A Nanoscale Study of Dislocation Nucleation at the Crack Tip in Nickel-Hydrogen System
Solanki, K.N., Ward, D. K., & Bammann, D. (2011). A Nanoscale Study of Dislocation Nucleation at the Crack Tip in Nickel-Hydrogen System. Metallurgical and Materials Transactions A. 42(2), 340-347.
Strengthening and embrittlement are controlled by the interactions between dislocations and hydrogen induced defect structures that can inversely affect the deformation mechanisms in materials. Here we present a simulation framework to understand fundamental issues associated with hydrogen assisted dislocation nucleation and mobility using Monte Carlo (MC) and molecular dynamics (MD). In order to study the interaction between H and dislocations and its effect on material failure we have extensively examined mode I loading of an edge crack using MD simulations. The MD calculations of the total structural energy in Ni-H system shows that hydrogen atoms prefer to occupy octahedral interstitial sites in the FCC Ni lattice.

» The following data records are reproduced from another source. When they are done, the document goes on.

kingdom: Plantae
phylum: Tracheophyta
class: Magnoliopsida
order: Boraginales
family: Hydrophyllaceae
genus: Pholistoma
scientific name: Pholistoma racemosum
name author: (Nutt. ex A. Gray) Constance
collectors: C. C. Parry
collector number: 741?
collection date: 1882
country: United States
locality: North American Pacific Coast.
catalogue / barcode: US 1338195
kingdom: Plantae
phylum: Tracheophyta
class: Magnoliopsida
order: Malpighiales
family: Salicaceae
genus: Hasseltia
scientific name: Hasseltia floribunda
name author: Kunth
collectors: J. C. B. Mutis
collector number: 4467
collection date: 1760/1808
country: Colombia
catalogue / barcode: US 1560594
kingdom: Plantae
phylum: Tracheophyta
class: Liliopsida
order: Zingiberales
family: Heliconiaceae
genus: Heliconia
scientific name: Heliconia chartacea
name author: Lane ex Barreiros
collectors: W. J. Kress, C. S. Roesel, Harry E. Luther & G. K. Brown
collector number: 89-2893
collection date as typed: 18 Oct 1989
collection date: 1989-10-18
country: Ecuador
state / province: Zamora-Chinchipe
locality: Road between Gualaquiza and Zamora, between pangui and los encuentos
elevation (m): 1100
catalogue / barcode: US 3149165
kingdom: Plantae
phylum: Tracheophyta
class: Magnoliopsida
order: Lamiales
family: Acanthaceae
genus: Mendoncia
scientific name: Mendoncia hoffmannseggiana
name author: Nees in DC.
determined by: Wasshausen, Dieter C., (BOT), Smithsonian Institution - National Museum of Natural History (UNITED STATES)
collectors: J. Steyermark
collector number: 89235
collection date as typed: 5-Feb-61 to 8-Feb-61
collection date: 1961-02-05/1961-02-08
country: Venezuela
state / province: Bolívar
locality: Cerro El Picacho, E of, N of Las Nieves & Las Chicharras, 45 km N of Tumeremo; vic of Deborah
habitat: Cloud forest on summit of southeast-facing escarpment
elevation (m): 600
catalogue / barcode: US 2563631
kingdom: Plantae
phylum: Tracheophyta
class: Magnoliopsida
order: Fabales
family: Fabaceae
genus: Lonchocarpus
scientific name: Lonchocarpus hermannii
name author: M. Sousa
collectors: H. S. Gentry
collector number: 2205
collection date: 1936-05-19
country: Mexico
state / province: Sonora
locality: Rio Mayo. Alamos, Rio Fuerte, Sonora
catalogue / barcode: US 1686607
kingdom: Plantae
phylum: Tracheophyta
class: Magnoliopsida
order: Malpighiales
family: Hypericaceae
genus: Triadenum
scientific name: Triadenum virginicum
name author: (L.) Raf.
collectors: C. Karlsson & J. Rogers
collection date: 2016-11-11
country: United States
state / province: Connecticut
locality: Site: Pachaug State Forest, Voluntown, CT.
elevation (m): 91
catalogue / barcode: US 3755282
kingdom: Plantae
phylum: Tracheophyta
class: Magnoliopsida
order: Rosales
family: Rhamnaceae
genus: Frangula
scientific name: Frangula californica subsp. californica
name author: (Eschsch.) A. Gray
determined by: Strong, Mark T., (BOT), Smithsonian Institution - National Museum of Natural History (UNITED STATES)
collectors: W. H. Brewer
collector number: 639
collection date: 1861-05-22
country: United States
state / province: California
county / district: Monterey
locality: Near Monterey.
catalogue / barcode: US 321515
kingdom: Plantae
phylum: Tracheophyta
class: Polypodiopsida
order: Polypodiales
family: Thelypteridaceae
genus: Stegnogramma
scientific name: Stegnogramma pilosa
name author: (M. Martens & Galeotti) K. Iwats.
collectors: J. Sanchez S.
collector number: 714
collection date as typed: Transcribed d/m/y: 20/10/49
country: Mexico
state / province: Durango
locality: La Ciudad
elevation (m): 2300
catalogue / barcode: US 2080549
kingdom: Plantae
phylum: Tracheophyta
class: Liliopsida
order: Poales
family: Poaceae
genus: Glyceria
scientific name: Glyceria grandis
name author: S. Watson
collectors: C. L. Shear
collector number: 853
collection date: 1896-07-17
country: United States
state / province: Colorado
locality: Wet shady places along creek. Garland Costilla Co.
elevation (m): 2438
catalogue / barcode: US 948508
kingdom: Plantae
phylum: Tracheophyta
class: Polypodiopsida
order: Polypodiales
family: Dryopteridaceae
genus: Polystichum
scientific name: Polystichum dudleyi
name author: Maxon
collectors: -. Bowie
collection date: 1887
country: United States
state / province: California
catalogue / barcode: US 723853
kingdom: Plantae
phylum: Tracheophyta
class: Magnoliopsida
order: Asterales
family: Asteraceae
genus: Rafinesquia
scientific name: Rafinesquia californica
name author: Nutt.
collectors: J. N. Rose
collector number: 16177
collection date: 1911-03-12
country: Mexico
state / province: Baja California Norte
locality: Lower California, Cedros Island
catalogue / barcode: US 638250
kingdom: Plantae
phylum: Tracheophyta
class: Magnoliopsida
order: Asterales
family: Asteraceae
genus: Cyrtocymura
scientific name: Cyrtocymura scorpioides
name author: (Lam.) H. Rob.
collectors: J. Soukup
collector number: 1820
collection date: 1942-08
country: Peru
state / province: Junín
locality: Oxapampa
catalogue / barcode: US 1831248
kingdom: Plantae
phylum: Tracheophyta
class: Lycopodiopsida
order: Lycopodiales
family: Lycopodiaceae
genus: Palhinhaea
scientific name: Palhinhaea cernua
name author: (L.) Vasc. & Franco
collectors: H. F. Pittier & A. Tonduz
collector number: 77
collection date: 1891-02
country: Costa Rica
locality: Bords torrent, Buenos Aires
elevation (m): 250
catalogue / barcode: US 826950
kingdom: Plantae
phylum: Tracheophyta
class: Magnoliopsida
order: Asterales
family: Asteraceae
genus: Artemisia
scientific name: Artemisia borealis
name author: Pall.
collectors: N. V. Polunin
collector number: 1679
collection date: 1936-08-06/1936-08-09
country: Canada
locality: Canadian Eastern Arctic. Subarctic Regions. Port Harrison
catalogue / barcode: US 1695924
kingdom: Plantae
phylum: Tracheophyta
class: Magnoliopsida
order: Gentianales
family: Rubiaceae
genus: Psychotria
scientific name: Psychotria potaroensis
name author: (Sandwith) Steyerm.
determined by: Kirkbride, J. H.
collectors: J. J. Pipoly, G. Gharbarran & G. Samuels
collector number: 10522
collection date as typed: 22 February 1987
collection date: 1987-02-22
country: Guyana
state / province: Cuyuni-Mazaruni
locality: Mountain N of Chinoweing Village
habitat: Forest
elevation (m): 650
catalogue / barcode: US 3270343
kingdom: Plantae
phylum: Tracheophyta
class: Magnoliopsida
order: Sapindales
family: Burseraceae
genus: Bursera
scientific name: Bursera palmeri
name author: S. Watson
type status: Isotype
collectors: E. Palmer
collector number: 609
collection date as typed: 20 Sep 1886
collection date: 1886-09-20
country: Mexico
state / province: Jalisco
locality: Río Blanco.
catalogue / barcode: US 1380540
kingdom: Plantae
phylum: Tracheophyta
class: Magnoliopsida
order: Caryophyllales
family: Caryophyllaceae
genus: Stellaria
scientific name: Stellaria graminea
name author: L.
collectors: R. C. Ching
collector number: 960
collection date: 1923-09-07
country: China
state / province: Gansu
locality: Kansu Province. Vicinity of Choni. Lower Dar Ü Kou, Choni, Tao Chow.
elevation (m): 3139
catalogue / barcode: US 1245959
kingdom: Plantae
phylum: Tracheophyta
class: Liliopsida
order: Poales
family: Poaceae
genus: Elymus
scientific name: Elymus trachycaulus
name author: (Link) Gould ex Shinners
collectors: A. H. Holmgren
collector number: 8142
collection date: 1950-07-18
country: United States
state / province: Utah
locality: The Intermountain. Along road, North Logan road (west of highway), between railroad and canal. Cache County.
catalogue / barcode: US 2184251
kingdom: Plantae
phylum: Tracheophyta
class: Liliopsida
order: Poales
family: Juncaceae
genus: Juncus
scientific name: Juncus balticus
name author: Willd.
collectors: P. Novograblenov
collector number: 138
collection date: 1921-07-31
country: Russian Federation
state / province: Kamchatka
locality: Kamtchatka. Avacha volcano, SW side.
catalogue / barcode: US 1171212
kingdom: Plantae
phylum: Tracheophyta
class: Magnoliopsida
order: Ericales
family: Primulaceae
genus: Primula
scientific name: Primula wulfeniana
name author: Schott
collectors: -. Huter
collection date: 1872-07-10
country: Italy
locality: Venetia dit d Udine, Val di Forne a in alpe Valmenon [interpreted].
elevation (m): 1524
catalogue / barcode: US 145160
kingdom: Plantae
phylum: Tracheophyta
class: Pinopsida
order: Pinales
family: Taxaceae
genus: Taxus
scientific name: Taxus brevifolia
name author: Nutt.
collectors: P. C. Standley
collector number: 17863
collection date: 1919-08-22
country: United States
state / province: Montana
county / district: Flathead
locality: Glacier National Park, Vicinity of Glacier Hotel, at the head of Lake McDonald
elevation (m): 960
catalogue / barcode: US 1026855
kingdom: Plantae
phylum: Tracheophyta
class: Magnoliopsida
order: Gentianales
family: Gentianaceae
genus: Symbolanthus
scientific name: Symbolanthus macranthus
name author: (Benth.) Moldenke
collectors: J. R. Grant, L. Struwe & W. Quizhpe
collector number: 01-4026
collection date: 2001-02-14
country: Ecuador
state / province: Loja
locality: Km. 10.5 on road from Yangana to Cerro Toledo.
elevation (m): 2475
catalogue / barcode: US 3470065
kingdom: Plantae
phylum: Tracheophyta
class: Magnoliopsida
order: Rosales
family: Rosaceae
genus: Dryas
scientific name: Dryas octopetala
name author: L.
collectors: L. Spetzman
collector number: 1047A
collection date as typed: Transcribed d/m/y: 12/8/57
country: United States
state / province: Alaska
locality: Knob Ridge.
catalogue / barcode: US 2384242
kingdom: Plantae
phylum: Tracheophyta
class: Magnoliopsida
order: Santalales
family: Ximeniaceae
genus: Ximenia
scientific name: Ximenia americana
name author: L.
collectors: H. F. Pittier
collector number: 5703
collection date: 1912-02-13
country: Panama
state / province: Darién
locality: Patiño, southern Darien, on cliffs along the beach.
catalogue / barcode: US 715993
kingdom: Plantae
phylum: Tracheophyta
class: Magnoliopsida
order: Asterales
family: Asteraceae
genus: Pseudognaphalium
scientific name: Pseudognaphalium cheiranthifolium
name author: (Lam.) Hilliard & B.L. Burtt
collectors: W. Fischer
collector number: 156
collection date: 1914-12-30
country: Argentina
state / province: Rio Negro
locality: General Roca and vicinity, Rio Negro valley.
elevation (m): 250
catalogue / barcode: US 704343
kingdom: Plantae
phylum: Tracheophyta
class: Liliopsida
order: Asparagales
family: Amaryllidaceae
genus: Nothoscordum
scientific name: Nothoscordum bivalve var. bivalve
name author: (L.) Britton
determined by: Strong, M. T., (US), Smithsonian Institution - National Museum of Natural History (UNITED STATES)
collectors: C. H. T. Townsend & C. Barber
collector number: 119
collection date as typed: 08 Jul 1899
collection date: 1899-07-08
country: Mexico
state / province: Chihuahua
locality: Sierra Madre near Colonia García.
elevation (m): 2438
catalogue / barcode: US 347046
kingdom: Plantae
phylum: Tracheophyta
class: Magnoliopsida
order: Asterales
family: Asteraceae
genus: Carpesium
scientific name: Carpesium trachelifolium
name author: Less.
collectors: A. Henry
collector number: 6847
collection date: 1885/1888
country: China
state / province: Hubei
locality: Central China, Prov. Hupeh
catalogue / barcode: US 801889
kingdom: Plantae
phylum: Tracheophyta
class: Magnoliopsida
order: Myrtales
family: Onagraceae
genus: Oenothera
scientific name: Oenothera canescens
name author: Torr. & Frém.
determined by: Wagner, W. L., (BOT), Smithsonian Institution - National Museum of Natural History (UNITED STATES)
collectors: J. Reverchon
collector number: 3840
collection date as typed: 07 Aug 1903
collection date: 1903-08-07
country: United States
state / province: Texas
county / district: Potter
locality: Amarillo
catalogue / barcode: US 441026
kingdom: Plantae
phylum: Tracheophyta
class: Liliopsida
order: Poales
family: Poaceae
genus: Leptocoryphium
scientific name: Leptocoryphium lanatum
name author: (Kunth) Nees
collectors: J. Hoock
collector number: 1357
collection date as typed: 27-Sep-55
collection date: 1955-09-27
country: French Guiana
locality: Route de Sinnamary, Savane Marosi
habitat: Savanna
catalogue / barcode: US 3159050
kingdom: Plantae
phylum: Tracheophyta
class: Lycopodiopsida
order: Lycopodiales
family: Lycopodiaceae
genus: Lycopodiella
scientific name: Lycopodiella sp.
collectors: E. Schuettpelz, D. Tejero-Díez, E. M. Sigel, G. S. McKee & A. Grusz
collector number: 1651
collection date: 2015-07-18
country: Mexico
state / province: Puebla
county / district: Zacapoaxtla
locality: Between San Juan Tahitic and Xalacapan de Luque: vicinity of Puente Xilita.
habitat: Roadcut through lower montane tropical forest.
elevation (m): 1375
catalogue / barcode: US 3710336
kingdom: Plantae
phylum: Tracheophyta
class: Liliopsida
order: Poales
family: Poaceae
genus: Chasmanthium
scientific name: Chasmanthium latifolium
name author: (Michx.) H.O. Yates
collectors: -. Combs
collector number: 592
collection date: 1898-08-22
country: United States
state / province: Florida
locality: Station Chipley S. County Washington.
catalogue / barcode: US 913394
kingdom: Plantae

As hydrogen concentration is increased, the Young’s modulus and the energy required to create free surface decreased, resulting in hydrogen enhanced localized plasticity. The MD simulations also indicate that H not only facilitates dislocation emission from the crack tip but also enhances dislocation mobility, leading to softening of the material ahead of the crack tip. While the decrease in surface energy suggests hydrogen embrittlement the increase in local plasticity induces crack blunting and prohibits crack propagation. The mechanisms responsible for transitioning from a ductile to brittle crack behavior clearly depend on the hydrogen concentration and its proximity to the crack tip. Enhanced plasticity will occur within a general field of H atoms that results in lower stacking fault and surface energies, yet H interstitials on preferential slip planes can inhibit dislocation nucleation.